● **Task to carry out**
Pictures stay out; everything else in the entries below is to be duplicated exactly.

● **Records for processing**

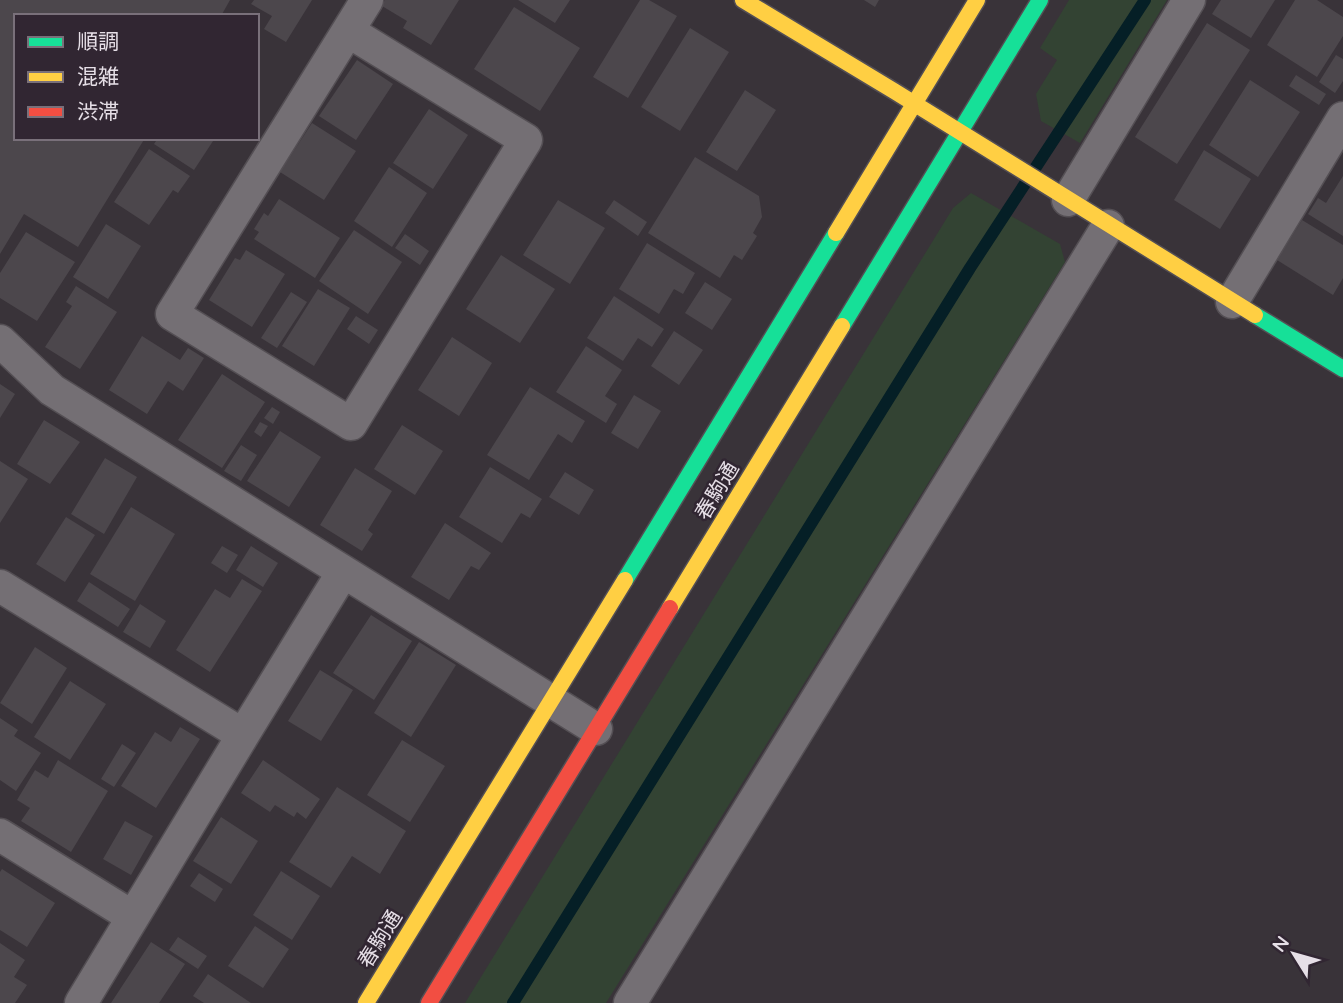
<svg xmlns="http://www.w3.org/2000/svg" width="1343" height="1003" font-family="Quicksand,'Noto Sans JP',sans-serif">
  <rect width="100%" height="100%" fill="#393339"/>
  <path fill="#334333" d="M1069,0H1167L1080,143L1041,121L1036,94L1057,60L1040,48Z
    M971,193L1060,244L1065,262L606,1003H465L953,208Z"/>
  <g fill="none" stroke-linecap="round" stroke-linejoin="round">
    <path stroke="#051f26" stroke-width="12" d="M513,1003L970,268L1145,0"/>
  </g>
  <path fill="#4c474c" d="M0,0H230L221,16H16V138H145L78,247L24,214L0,254Z
    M254,0H312L286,42L264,29L272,16L251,4Z
    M385,0H459L431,45L403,28L407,21L382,6Z
    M518,0H570L555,23Z
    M640,0H649L677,16L628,98L593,77Z
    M864,0H879L875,7Z
    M1221,0H1275L1251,38L1212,14Z
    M1295,0H1317L1343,17V36L1317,77L1267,45Z
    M514,7L580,48L540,111L474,69Z
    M1207,23L1250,50L1177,164L1135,137Z
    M690,28L729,52L680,131L641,107Z
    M1336,55L1343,59V81L1335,93L1319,82Z
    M357,60L393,84L356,140L319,116Z
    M1296,75L1326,94L1319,105L1289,86Z
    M1250,80L1300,112L1258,177L1209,145Z
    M745,90L776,110L737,171L706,152Z
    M429,109L468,135L433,189L393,163Z
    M312,123L356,151L324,200L280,172Z
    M158,138H215L194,170L154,144Z
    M149,149L190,176L178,193L173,190L149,225L114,202Z
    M1204,150L1251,179L1220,229L1174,200Z
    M695,157L759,196L762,217L753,233L757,236L742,260L734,255L720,278L648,233Z
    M389,167L427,193L392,247L354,221Z
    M1343,176V236L1308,214L1318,198L1326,203Z
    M279,199L340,238L315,278L254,239L259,232L254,229L264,213L268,216Z
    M558,200L605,228L570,284L523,255Z
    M614,200L647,222L638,236L605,213Z
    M1302,220L1343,245V278L1333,295L1277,260Z
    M106,224L141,246L108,299L73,277Z
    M354,230L402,262L368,314L319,281Z
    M26,232L75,262L37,321L0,298V273Z
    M405,234L429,251L420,265L395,248Z
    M647,243L695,273L683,294L674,289L659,314L619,289Z
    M246,250L285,274L252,327L209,300L235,258L240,260Z
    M501,255L555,289L520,343L466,309Z
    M705,282L732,299L712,330L685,313Z
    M76,286L117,312L80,369L45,347L72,306L66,302Z
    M318,289L350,308L314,366L282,346Z
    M291,292L307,302L277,348L261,338Z
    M614,296L664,329L652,347L638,338L623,361L587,338Z
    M356,316L378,330L369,344L347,329Z
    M674,331L703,350L679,385L651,366Z
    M142,336L180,360L188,348L204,358L183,391L168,381L147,414L109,390Z
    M452,337L492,363L459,416L418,390Z
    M586,346L622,370L605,396L617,404L606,423L556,392Z
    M222,374L265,402L222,468L178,440Z
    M0,384L15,394L0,418Z
    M530,387L585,421L572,443L558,434L529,480L487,455Z
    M634,395L661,411L638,449L611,433Z
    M272,407L280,412L273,424L264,418Z
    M44,420L80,442L50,484L17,464Z
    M260,422L268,426L261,437L254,432Z
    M402,425L443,451L415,495L374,469Z
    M280,431L321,457L289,507L247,481Z
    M241,445L257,455L241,481L224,471Z
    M105,458L137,477L104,534L71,514Z
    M0,461L28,479L0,523Z
    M490,467L542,499L530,518L521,513L502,543L459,517Z
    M355,468L392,491L368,530L373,534L362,551L320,525Z
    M565,472L594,490L579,515L549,497Z
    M131,507L175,534L135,601L90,574Z
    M66,517L95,535L65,582L36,564Z
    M445,523L491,553L479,570L471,566L449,600L411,577Z
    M222,546L238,555L227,573L211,563Z
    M251,546L278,563L263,587L236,570Z
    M242,579L262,591L210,672L176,650L215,589L230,598Z
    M89,582L130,609L118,627L77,601Z
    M140,604L166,621L150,648L123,632Z
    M371,615L412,641L374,700L333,673Z
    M419,642L456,665L411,737L374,713Z
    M35,647L67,668L32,724L0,703Z
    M320,670L353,690L321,741L288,721Z
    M70,681L106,704L70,760L34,737Z
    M0,718L18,730L14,736L41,753L16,791L0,780Z
    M180,727L200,739L156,808L121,786L155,732L171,742Z
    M402,740L445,766L410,822L367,795Z
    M122,744L136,753L114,787L101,779Z
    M58,760L108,791L71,852L21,821L30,808L17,800L35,770L48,778Z
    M263,760L320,799L306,819L297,812L294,817L275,805L270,812L241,793Z
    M337,787L406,831L380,874L352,856L331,888L289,862Z
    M221,817L258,841L231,884L193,861Z
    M125,821L153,836L131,875L103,859Z
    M2,869L55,903L27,947L0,930V872Z
    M281,871L320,896L292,940L253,915Z
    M199,873L223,889L215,902L190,886Z
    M255,926L289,949L263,988L228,966Z
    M178,937L207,956L198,969L169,950Z
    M151,942L185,964L159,1003H111Z
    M0,943L25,960L14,977L27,985L15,1003H0Z
    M208,974L251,1003H204L193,996Z"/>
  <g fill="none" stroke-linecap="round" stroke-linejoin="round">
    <defs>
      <path id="street" d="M348,31L526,140L351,424L172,314L367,0
        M1068,200L1189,0
        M1232,302L1343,118
        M0,341L52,390L596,729
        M0,586L243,735
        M0,835L133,917
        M81,1003L243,735L343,572
        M630,1003L1108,226"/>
      <path id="fast" d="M1255,315L1343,369
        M842,326L1040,0
        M625,580L836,233"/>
      <path id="slow" d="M743,0L894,91L1255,315
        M836,233L977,0
        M670,608L842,326
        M366,1003L625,580"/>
      <path id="jam" d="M429,1003L670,608"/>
    </defs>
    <use href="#street" stroke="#544f54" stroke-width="35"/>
    <use href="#fast" stroke="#544f54" stroke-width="19"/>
    <use href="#slow" stroke="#544f54" stroke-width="19"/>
    <use href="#jam" stroke="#544f54" stroke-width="19"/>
    <use href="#street" stroke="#746f74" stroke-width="32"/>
    <use href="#fast" stroke="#16e098" stroke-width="16"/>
    <use href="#slow" stroke="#ffcf43" stroke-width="16"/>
    <use href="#jam" stroke="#f24e42" stroke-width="16"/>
  </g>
  <g text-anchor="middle" stroke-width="5" stroke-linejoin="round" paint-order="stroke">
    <g font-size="21" fill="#e6dfe7" stroke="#312632">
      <text transform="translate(717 491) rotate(-59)" y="7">春駒通</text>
      <text transform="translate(380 939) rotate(-58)" y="7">春駒通</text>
    </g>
  </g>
  <rect x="14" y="14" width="245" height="126" fill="#312632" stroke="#79707a" stroke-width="2"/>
  <rect x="28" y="37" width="35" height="10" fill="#16e098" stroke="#79707a" stroke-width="2"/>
  <text x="77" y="49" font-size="21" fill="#e6dfe7">順調</text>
  <rect x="28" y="72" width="35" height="10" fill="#ffcf43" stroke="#79707a" stroke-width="2"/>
  <text x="77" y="84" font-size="21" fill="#e6dfe7">混雑</text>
  <rect x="28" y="107" width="35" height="10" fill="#f24e42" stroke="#79707a" stroke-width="2"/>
  <text x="77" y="119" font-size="21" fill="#e6dfe7">渋滞</text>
  <g transform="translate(1294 954) rotate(307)" stroke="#312632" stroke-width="5" paint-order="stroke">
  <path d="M0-5L12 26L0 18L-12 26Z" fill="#e6dfe7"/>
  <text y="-10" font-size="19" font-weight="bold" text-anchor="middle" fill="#e6dfe7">N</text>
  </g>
</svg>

● **Task result**
<svg xmlns="http://www.w3.org/2000/svg" width="1343" height="1003" font-family="Quicksand,'Noto Sans JP',sans-serif">
  <rect width="100%" height="100%" fill="#393339"/>
  <path fill="#334333" d="M1069,0H1167L1080,143L1041,121L1036,94L1057,60L1040,48Z
    M971,193L1060,244L1065,262L606,1003H465L953,208Z"/>
  <g fill="none" stroke-linecap="round" stroke-linejoin="round">
    <path stroke="#051f26" stroke-width="12" d="M513,1003L970,268L1145,0"/>
  </g>
  <path fill="#4c474c" d="M0,0H230L221,16H16V138H145L78,247L24,214L0,254Z
    M254,0H312L286,42L264,29L272,16L251,4Z
    M385,0H459L431,45L403,28L407,21L382,6Z
    M518,0H570L555,23Z
    M640,0H649L677,16L628,98L593,77Z
    M864,0H879L875,7Z
    M1221,0H1275L1251,38L1212,14Z
    M1295,0H1317L1343,17V36L1317,77L1267,45Z
    M514,7L580,48L540,111L474,69Z
    M1207,23L1250,50L1177,164L1135,137Z
    M690,28L729,52L680,131L641,107Z
    M1336,55L1343,59V81L1335,93L1319,82Z
    M357,60L393,84L356,140L319,116Z
    M1296,75L1326,94L1319,105L1289,86Z
    M1250,80L1300,112L1258,177L1209,145Z
    M745,90L776,110L737,171L706,152Z
    M429,109L468,135L433,189L393,163Z
    M312,123L356,151L324,200L280,172Z
    M158,138H215L194,170L154,144Z
    M149,149L190,176L178,193L173,190L149,225L114,202Z
    M1204,150L1251,179L1220,229L1174,200Z
    M695,157L759,196L762,217L753,233L757,236L742,260L734,255L720,278L648,233Z
    M389,167L427,193L392,247L354,221Z
    M1343,176V236L1308,214L1318,198L1326,203Z
    M279,199L340,238L315,278L254,239L259,232L254,229L264,213L268,216Z
    M558,200L605,228L570,284L523,255Z
    M614,200L647,222L638,236L605,213Z
    M1302,220L1343,245V278L1333,295L1277,260Z
    M106,224L141,246L108,299L73,277Z
    M354,230L402,262L368,314L319,281Z
    M26,232L75,262L37,321L0,298V273Z
    M405,234L429,251L420,265L395,248Z
    M647,243L695,273L683,294L674,289L659,314L619,289Z
    M246,250L285,274L252,327L209,300L235,258L240,260Z
    M501,255L555,289L520,343L466,309Z
    M705,282L732,299L712,330L685,313Z
    M76,286L117,312L80,369L45,347L72,306L66,302Z
    M318,289L350,308L314,366L282,346Z
    M291,292L307,302L277,348L261,338Z
    M614,296L664,329L652,347L638,338L623,361L587,338Z
    M356,316L378,330L369,344L347,329Z
    M674,331L703,350L679,385L651,366Z
    M142,336L180,360L188,348L204,358L183,391L168,381L147,414L109,390Z
    M452,337L492,363L459,416L418,390Z
    M586,346L622,370L605,396L617,404L606,423L556,392Z
    M222,374L265,402L222,468L178,440Z
    M0,384L15,394L0,418Z
    M530,387L585,421L572,443L558,434L529,480L487,455Z
    M634,395L661,411L638,449L611,433Z
    M272,407L280,412L273,424L264,418Z
    M44,420L80,442L50,484L17,464Z
    M260,422L268,426L261,437L254,432Z
    M402,425L443,451L415,495L374,469Z
    M280,431L321,457L289,507L247,481Z
    M241,445L257,455L241,481L224,471Z
    M105,458L137,477L104,534L71,514Z
    M0,461L28,479L0,523Z
    M490,467L542,499L530,518L521,513L502,543L459,517Z
    M355,468L392,491L368,530L373,534L362,551L320,525Z
    M565,472L594,490L579,515L549,497Z
    M131,507L175,534L135,601L90,574Z
    M66,517L95,535L65,582L36,564Z
    M445,523L491,553L479,570L471,566L449,600L411,577Z
    M222,546L238,555L227,573L211,563Z
    M251,546L278,563L263,587L236,570Z
    M242,579L262,591L210,672L176,650L215,589L230,598Z
    M89,582L130,609L118,627L77,601Z
    M140,604L166,621L150,648L123,632Z
    M371,615L412,641L374,700L333,673Z
    M419,642L456,665L411,737L374,713Z
    M35,647L67,668L32,724L0,703Z
    M320,670L353,690L321,741L288,721Z
    M70,681L106,704L70,760L34,737Z
    M0,718L18,730L14,736L41,753L16,791L0,780Z
    M180,727L200,739L156,808L121,786L155,732L171,742Z
    M402,740L445,766L410,822L367,795Z
    M122,744L136,753L114,787L101,779Z
    M58,760L108,791L71,852L21,821L30,808L17,800L35,770L48,778Z
    M263,760L320,799L306,819L297,812L294,817L275,805L270,812L241,793Z
    M337,787L406,831L380,874L352,856L331,888L289,862Z
    M221,817L258,841L231,884L193,861Z
    M125,821L153,836L131,875L103,859Z
    M2,869L55,903L27,947L0,930V872Z
    M281,871L320,896L292,940L253,915Z
    M199,873L223,889L215,902L190,886Z
    M255,926L289,949L263,988L228,966Z
    M178,937L207,956L198,969L169,950Z
    M151,942L185,964L159,1003H111Z
    M0,943L25,960L14,977L27,985L15,1003H0Z
    M208,974L251,1003H204L193,996Z"/>
  <g fill="none" stroke-linecap="round" stroke-linejoin="round">
    <defs>
      <path id="street" d="M348,31L526,140L351,424L172,314L367,0
        M1068,200L1189,0
        M1232,302L1343,118
        M0,341L52,390L596,729
        M0,586L243,735
        M0,835L133,917
        M81,1003L243,735L343,572
        M630,1003L1108,226"/>
      <path id="fast" d="M1255,315L1343,369
        M842,326L1040,0
        M625,580L836,233"/>
      <path id="slow" d="M743,0L894,91L1255,315
        M836,233L977,0
        M670,608L842,326
        M366,1003L625,580"/>
      <path id="jam" d="M429,1003L670,608"/>
    </defs>
    <use href="#street" stroke="#544f54" stroke-width="35"/>
    <use href="#fast" stroke="#544f54" stroke-width="19"/>
    <use href="#slow" stroke="#544f54" stroke-width="19"/>
    <use href="#jam" stroke="#544f54" stroke-width="19"/>
    <use href="#street" stroke="#746f74" stroke-width="32"/>
    <use href="#fast" stroke="#16e098" stroke-width="16"/>
    <use href="#slow" stroke="#ffcf43" stroke-width="16"/>
    <use href="#jam" stroke="#f24e42" stroke-width="16"/>
  </g>
  <g text-anchor="middle" stroke-width="5" stroke-linejoin="round" paint-order="stroke">
    <g font-size="21" fill="#e6dfe7" stroke="#312632">
      <text transform="translate(717 491) rotate(-59)" y="7">春駒通</text>
      <text transform="translate(380 939) rotate(-58)" y="7">春駒通</text>
    </g>
  </g>
  <rect x="14" y="14" width="245" height="126" fill="#312632" stroke="#79707a" stroke-width="2"/>
  <rect x="28" y="37" width="35" height="10" fill="#16e098" stroke="#79707a" stroke-width="2"/>
  <text x="77" y="49" font-size="21" fill="#e6dfe7">順調</text>
  <rect x="28" y="72" width="35" height="10" fill="#ffcf43" stroke="#79707a" stroke-width="2"/>
  <text x="77" y="84" font-size="21" fill="#e6dfe7">混雑</text>
  <rect x="28" y="107" width="35" height="10" fill="#f24e42" stroke="#79707a" stroke-width="2"/>
  <text x="77" y="119" font-size="21" fill="#e6dfe7">渋滞</text>
  <g transform="translate(1294 954) rotate(307)" stroke="#312632" stroke-width="5" paint-order="stroke">
  <path d="M0-5L12 26L0 18L-12 26Z" fill="#e6dfe7"/>
  <text y="-10" font-size="19" font-weight="bold" text-anchor="middle" fill="#e6dfe7">N</text>
  </g>
</svg>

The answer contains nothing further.